In the years to come, I found myself recounting my suicide attempt to various psychiatrists. Each time, I gleefully anticipated the moment when I could mention how I had accidentally gorged myself on laxatives, foiling my own suicide attempt. I took delight in the discomfort each doctor felt, struggling to uphold their composed demeanor as they fought to hold back laughter. It was, in fact funny. Who goes to the extreme of making calculations about lethal doses, taking that many pills to earnestly pursue death, only to then take laxatives and shit them right back out?
I would eventually reassure the squirming doctors that it was okay to laugh, prompting their compliant laughter. The truth was that even during my darkest moments, I possessed an undeniable sense of humor. But humor was something that lived on my surface. Inside was something much murkier. In the years that followed, I carried the weight of my suicide attempt with me and the profound impact of my last-minute change of heart before losing consciousness. Because at around the same time I tried to die, another 17-year-old in my town also tried to die.
She succeeded. I did not. We were not close, but we had always exchanged sad glances and small smiles in the school hallways. Sad people always have a way of connecting on a different nonverbal plane. We can feel each other’s distress without saying a word. Sometimes I would get jealous that she got to leave and that I had to stay in this world I truly hate. But mostly, it made me sad- a beautiful 17-year-old- a girl with a kind soul- something I could feel without even speaking to her- lost forever and leaving a hole in so many hearts.
Several years later, once the internet had been invented and taken over human existence, I googled her and found that her sister had written about the devastating incident and what it did to her. I thought about reaching out to her, but I knew the pain I would see on her face would utterly gut me with guilt. I had almost caused the same grief in my sibling.
Flashbacks from that day would deliver images of my sibling’s distraught face that day I woke up in the intensive care unit. The image became a melancholic presence in my mind. As the recollections lingered and tortured me, my guilt and shame stopped me from truly considering suicide again, until a full three decades had passed. Through those three decades, I see-sawed in and out of depression. I could recognize that depression was winning in the fight over my psyche when I would start thinking though what I would say in my suicide letters.

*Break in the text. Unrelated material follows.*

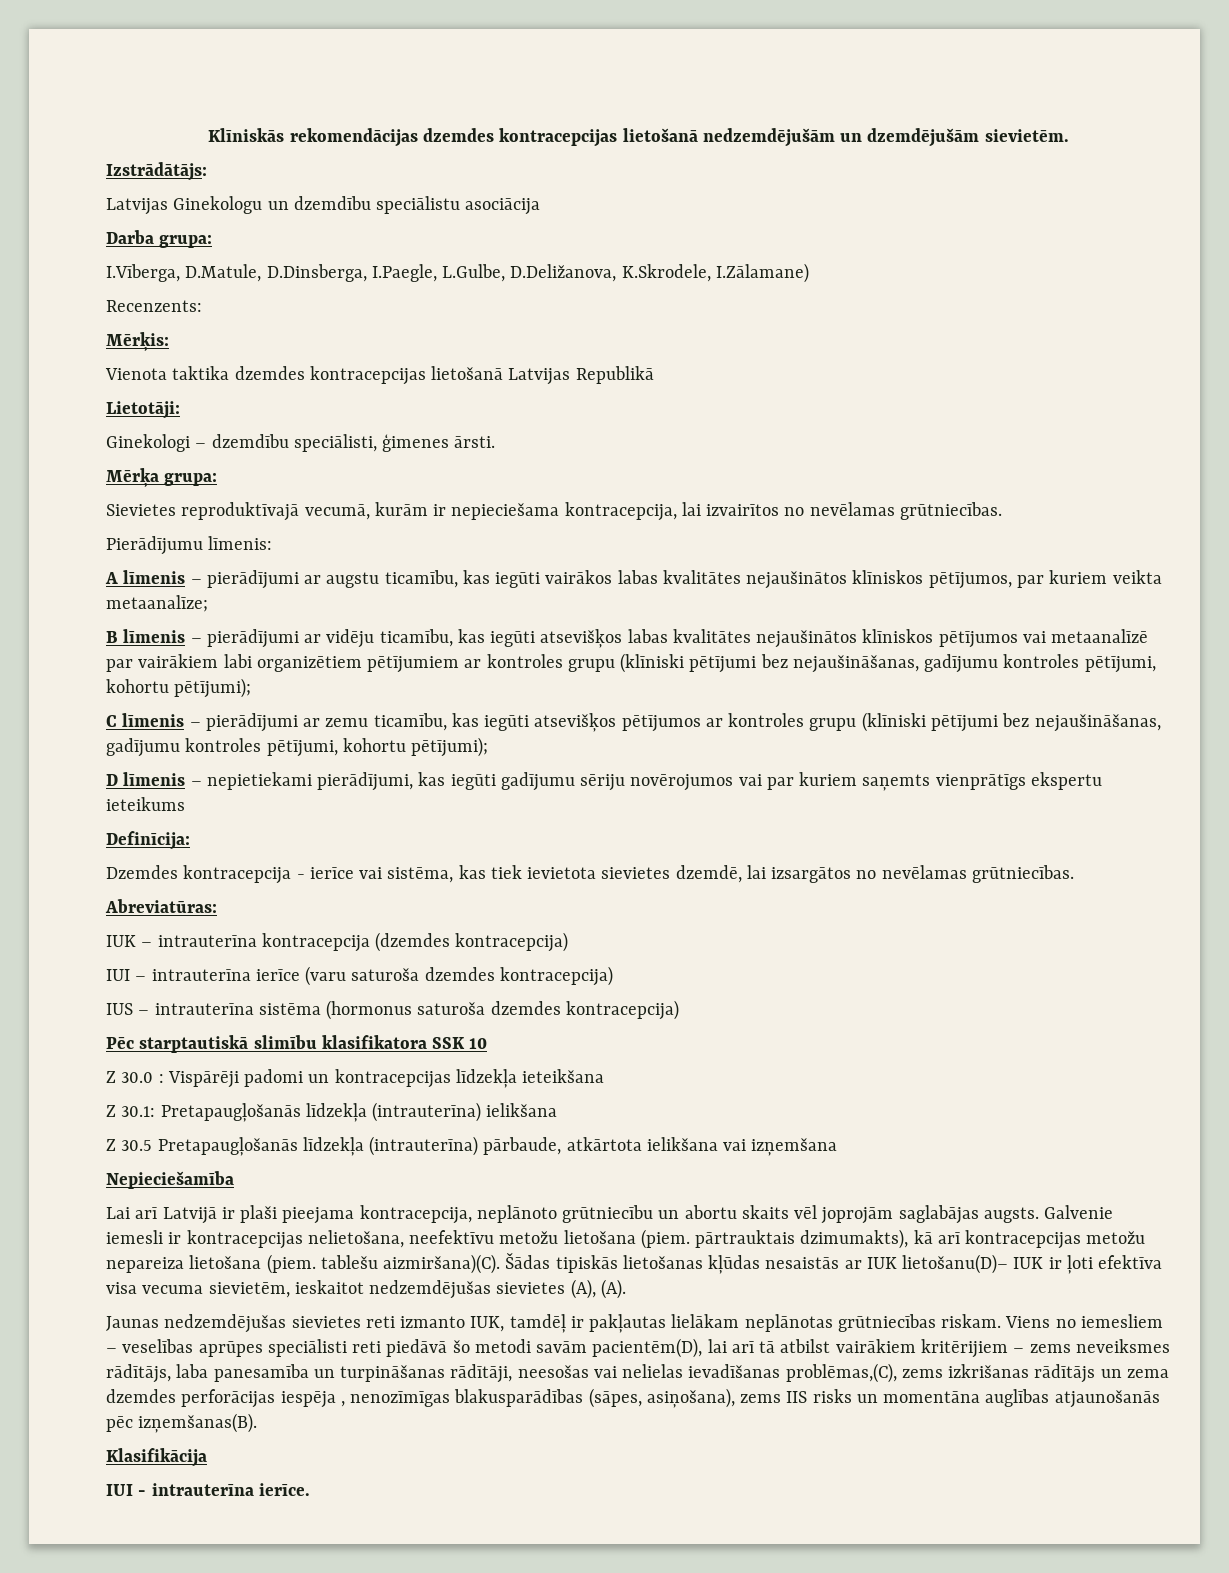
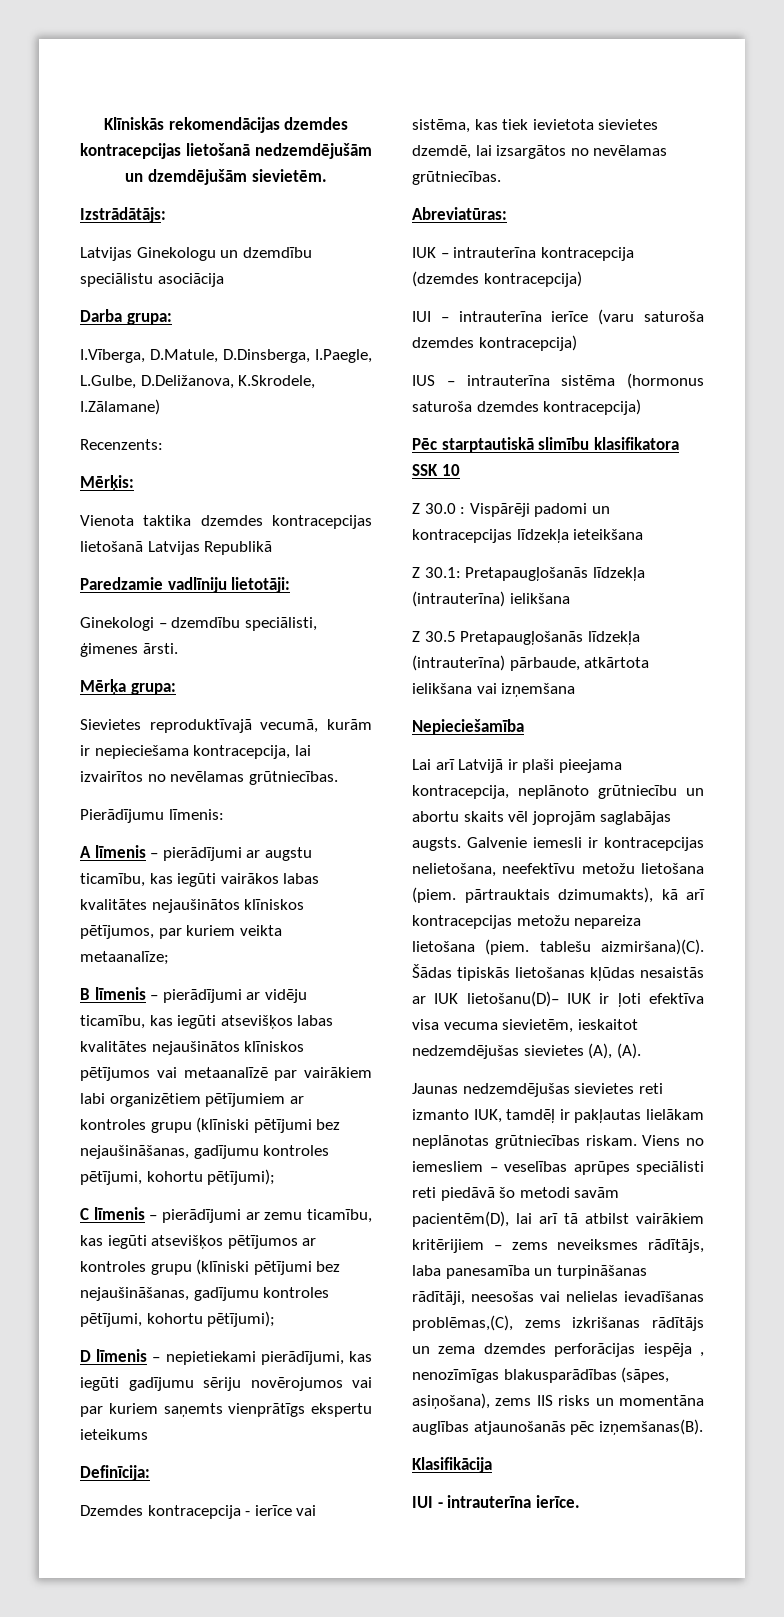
[106,401,180,419] Lietotāji: -> [80,577,291,593] Paredzamie vadlīniju lietotāji:

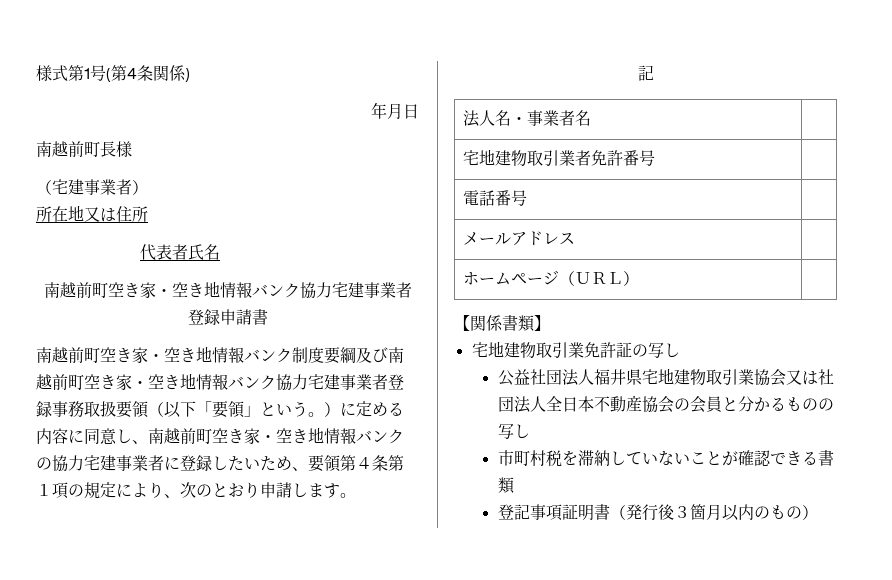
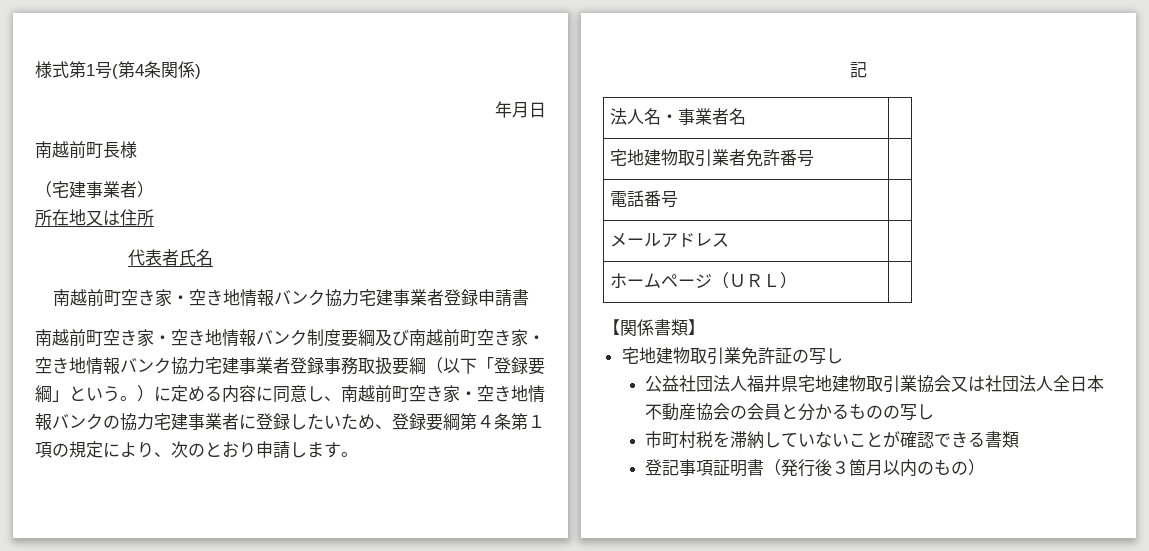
[132,401,149,418] 領 -> [409,357,426,374] 綱
[212,401,245,418] 要領 -> [494,357,545,375] [35,385,52,402] 登録要綱
[308,455,341,472] 要領 -> [392,413,460,431] 登録要綱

By the age of 47, I was once again ready to be done with life. But at the age of 47, unlike my mindset when I was a teenager, I was aware of how many people I would hurt if I acted on my suicidal thoughts. I thought about my teenage classmate a lot. I imagined the piercing pain her sister is now burdened with for the rest of her life. I knew that I needed a plan to keep myself alive.
And then I started writing my suicide letters. Every time I wrote a suicide letter to someone, I forced myself to feel the gut-wrenching agony I would put that person through. Feeling a stabbing sense of guilt and sorrow spike through my body at the thought of causing the people I love that kind of pain always helped me overpower the depression. At least for that moment. The letters would keep me alive for one more day. And I had a lot of letters to write, which meant my plan would keep me alive for a long time.